DES IMPÔTS QUI AUGMENTENT
 
+ 3 milliards d'€ de recette de l’impôt sur le revenu
+ 16 milliards d'€ de recette de l’impôt sur les sociétés

DES CHOIX BUDGÉTAIRES INQUIÉTANTS 

 Baisse de 10% du budget consacré à la lutte contre l’immigration irrégulière
Au-delà des discours, la lutte contre l’immigration n’est absolument pas une priorité du Gouvernement, qui a d'ailleurs rejeté nos amendements pour encadrer ou même supprimer l'AME.
 
↘ Coup de rabot sur le mécénat
Au-delà de 2 millions d'€ par an, les dons effectués par les entreprises ne seront plus déductibles qu’à 40% (contre 60% aujourd’hui). Cette mesure est très inquiétante pour le monde associatif, culturel, la recherche ...
 
↘ Baisse de 25 millions d'€ de crédits pour le patrimoine
Ces 25 millions d'€ de crédits sont - à peu de chose près - équivalent aux gains des lotos du patrimoine, sur lequel le Gouvernement avait allègrement communiqué ...

↘ Sous-indexation des APL, de l’AAH et de la prime d’activité
Ces prestations ne seront revalorisées que de 0,3% en 2020 quand l’inflation est attendue à 1%. Le pouvoir d’achat de leurs bénéficiaires va donc augmenter 3x moins vite que les prix à la consommation.
 
 
Le Gouvernement a présenté mercredi 20 novembre un plan d'urgence pour l'hôpital.
Mais au-delà des discours, ce plan ne répond absolument pas à la la crise qui frappe aujourd'hui le milieu hospitalier français.
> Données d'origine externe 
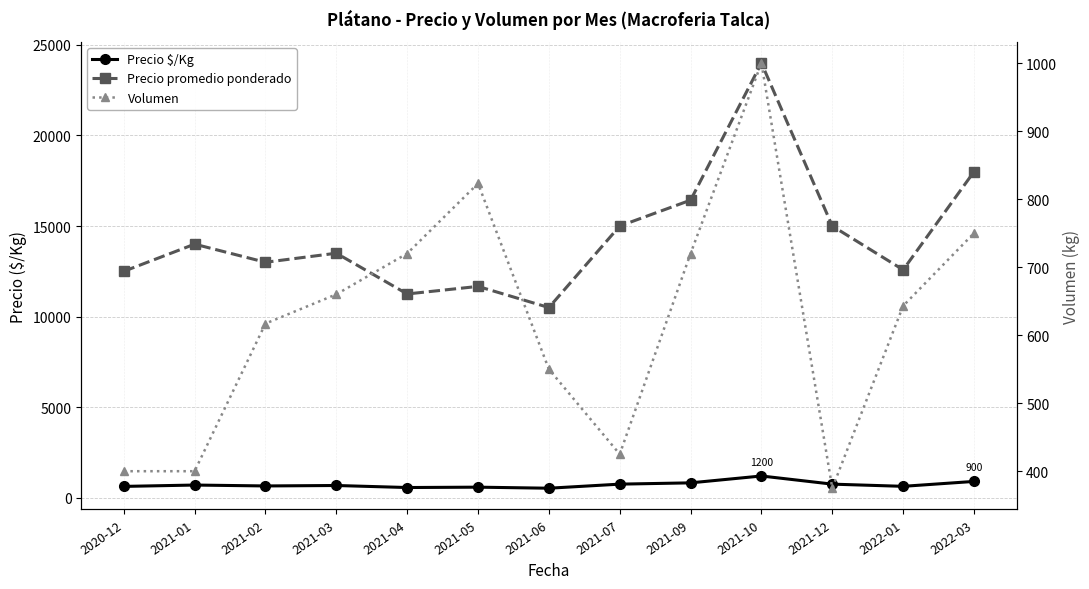

Count the number of data series in this chart.

3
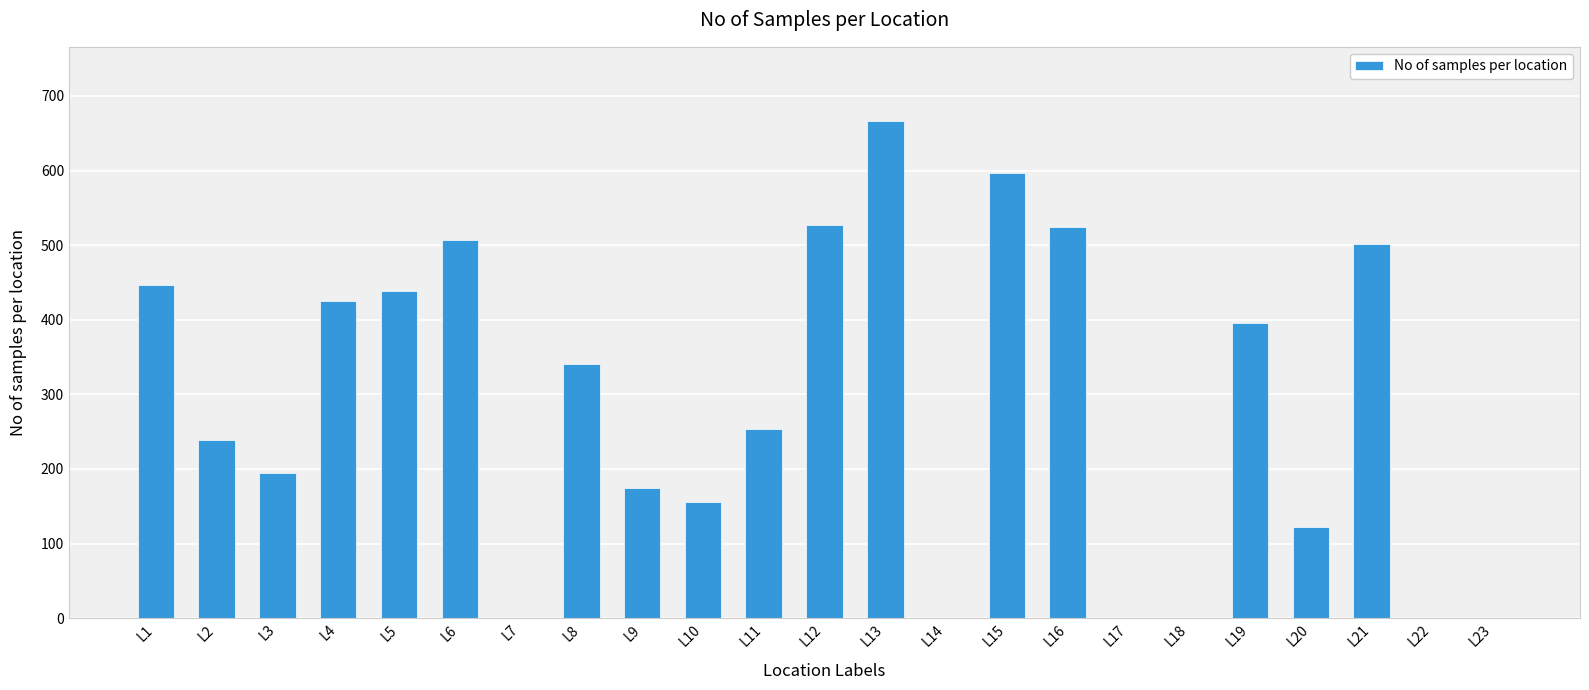

At which label does the data first exceed 254?

L1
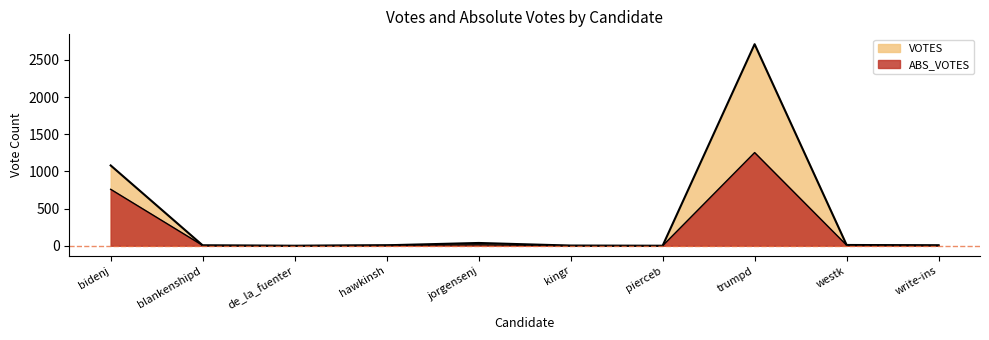

List the series in order of their peak value, lowest first.

ABS_VOTES, VOTES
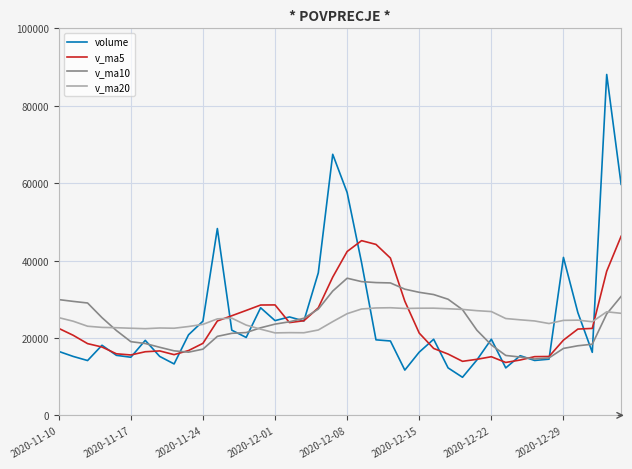

Which series has the largest range (max minus min)?

volume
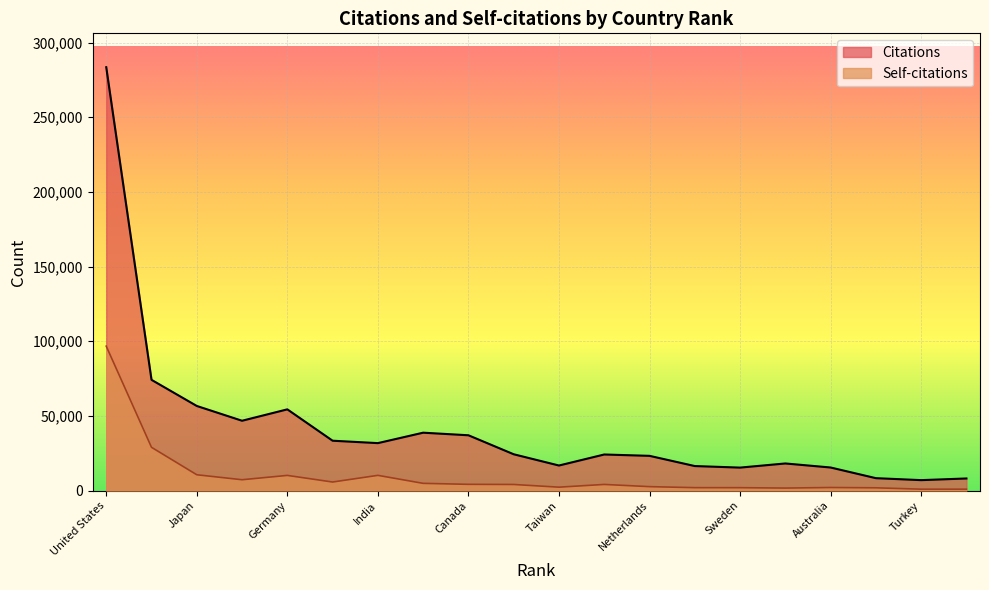

Which label corresponds to the smallest value in the chart?

Turkey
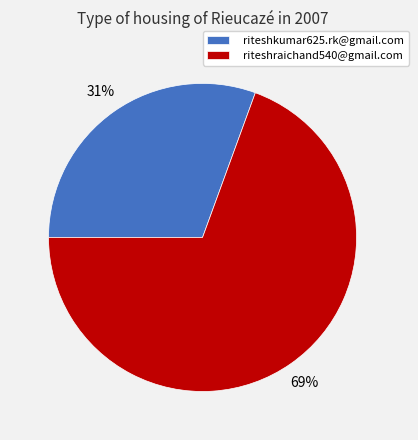

Which category has the smallest portion of the pie?

riteshkumar625.rk@gmail.com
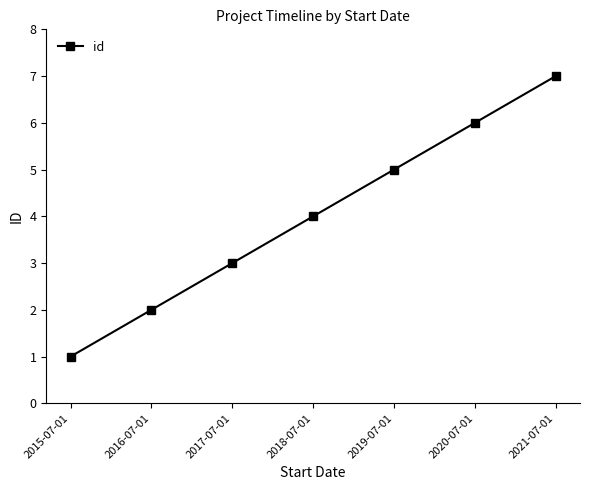

What is the average value?

4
Pourquoi ?
 
Aucune marge de manoeuvre budgétaire
Le Gouvernement n’ayant fait aucune économie depuis 2 ans, la France a le déficit public le plus élevé de tous les pays de la zone euro. Il est donc incapable de financer les priorités urgentes parmi lesquelles figure la situation des hôpitaux. 
 
Une inégalité des territoires
Avec l’annonce d’une prime de 800€ pour la région parisienne, le Gouvernement oppose encore une fois Paris et les territoires.
 
En réalité, notre système de santé a besoin d'une réorganisation profonde, pas de quelques rustines budgétaires illusoires ! 
 
MES PROPOSITIONS
 
  1. Réduire la dépense publique de 20 milliards d’€ / an et ainsi dégager des marges de manœuvre pour investir davantage dans le milieu hospitalier. 
  2. Donner aux services d’urgence les moyens de faire leur travail en les désengorgeant (instauration d'un filtre à l'accès).
  3. Mettre fin aux fermetures de lits dans les services de médecine et de chirurgie générale et ouvrir des unités dédiées aux patients âgés.
  4. Revaloriser les professions médicales et lutter contre la désertification médicale par la multiplication des maisons de santé.